By Mike Ferguson
Posted Jan 15, 2018 at 8:41 PMUpdated at 7:08 AM
POINCIANA – One Poinciana community has taken life-saving to a new level.
About two years ago, residents started the AED/CPR joint project in Solivita, a gated community off Johnson Avenue. The project aims to certify as many residents as possible in Automated External Defibrillator training as well as CPR.
“It’s an over-55 community, but it’s an active community,” said Stanley Dillard, the program’s founder. “We’ve had a number of successes.”
Dillard said while he was president of the Rotary Club of Poinciana, he read in The Ledger about the Lakeland Rotary chapter raising funds to place more than 100 AEDs in Lakeland Police Department vehicles. Dillard said his Rotary organization wasn’t as interested, so he started pursuing other avenues, including his neighborhood.
“All in all, we feel like it’s a really successful program,” said Michael White, the county coordinator for the program. “We train as many people in our community as we possibly can.”
Dillard and White said the program originally started out small. During a community Olympic-style event, Dillard said one man collapsed while playing tennis and was resuscitated 27 minutes before paramedics arrived by trained residents. Another was resuscitated on the golf course about two weeks after AEDs were placed there.
“These stories started to spread and, suddenly, it just exploded,” Dillard said. “The number (of AEDs in the community) just keeps growing.”
In a community of about 4,000 homes, nearly 2,500 residents are trained in how to use the AEDs. The community currently has about 55 AEDs, which are valued in excess of $100,000.
“Solivita is a gated community and the income level is greater than just outside the gates,” Dillard said. “People have been very generous with their money.”
Dillard noted that the community also has 250 different clubs for things ranging from sports to hobbies to the arts. Dillard is part of the Solivita Showtime Entertainers, which is a group that performs musical shows. Dillard said the AED program is mentioned during every show.
“You come to be entertained, but during intermission, you do have to sit through a two-minute informative message,” Dillard said. “Once people saw the devices in place, that’s when the neighborhood started getting more involved.”
White said Solivita’s Community Emergency Response Team (CERT) is the largest in Polk County. White said the project began originally as a joint effort with Polk Fire Rescue and still is, but the community has enough people trained that it can hold courses without Fire Rescue having to be present.

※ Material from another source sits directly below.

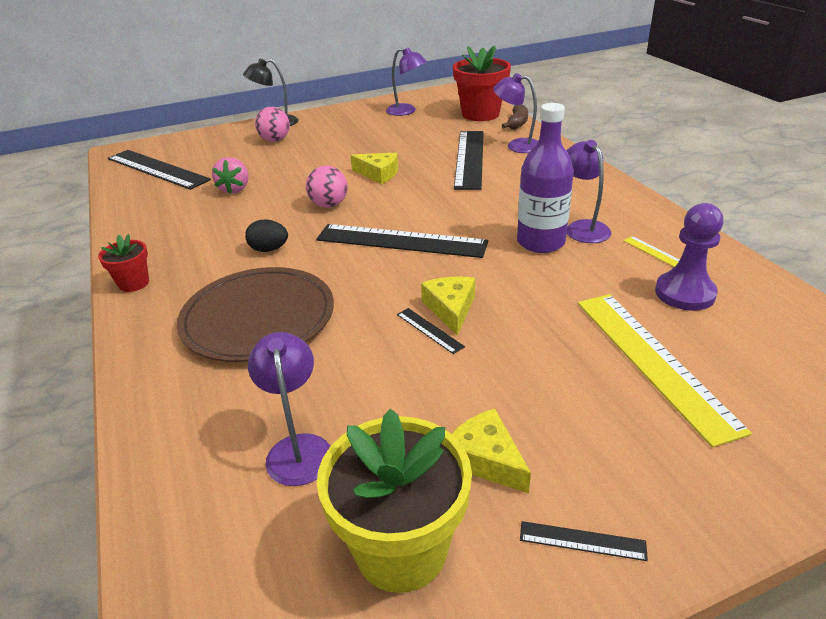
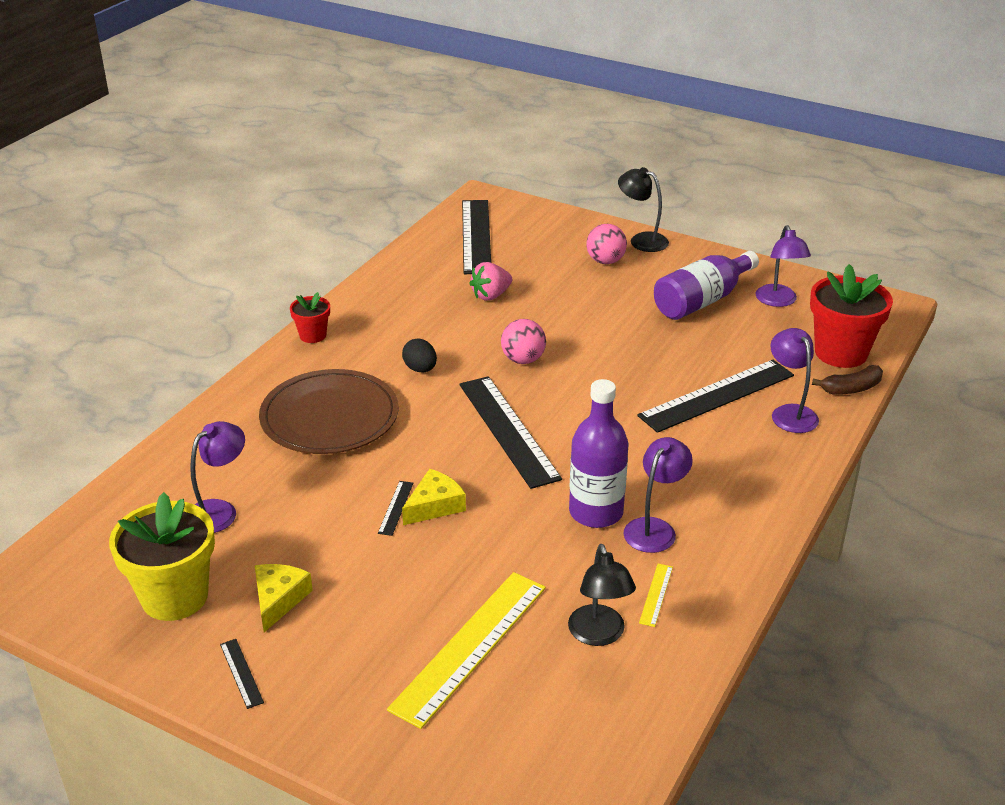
camera: 50 degrees right, 0 degrees up
(369, 129) = (702, 301): none -> purple bottle
(378, 174) = (613, 356): yellow cheese -> none
(685, 293) = (599, 635): purple pawn -> black lamp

“The real credit is that we’ve trained people and we can respond quickly and by quickly, I mean in one or two minutes,” White said. “The real beauty of what we do is that it is a true collaboration between us and Polk County Fire Rescue. We don’t have to have full-time paramedics to train people in our communities.”
Dillard said he visited The Villages when he was first exploring putting the program together because that community had 40 percent of its residents trained and a 40 percent success rate. Dillard said the success rate in Solivita is better than 50 percent.
“We try to put the AEDs where they’re most visible in our community,” Dillard said. “They’re hard to see at night, so they have a small, blue blinking light. We’ve encouraged over 52 percent of our residents to be trained in CPR and AED. At any given event, more than half the room will be able to resuscitate you.”
White said some claim the rate is 100 percent in the community. The national rate is just 7 percent and the county rate is 11 percent. White added that he is hopeful this will help other communities.
“We absolutely view this as a blueprint,” White said. “Citizens CPR – headquartered in Lakeland – they’ve come in and examined our program. This can be duplicated and we hope there will be others.”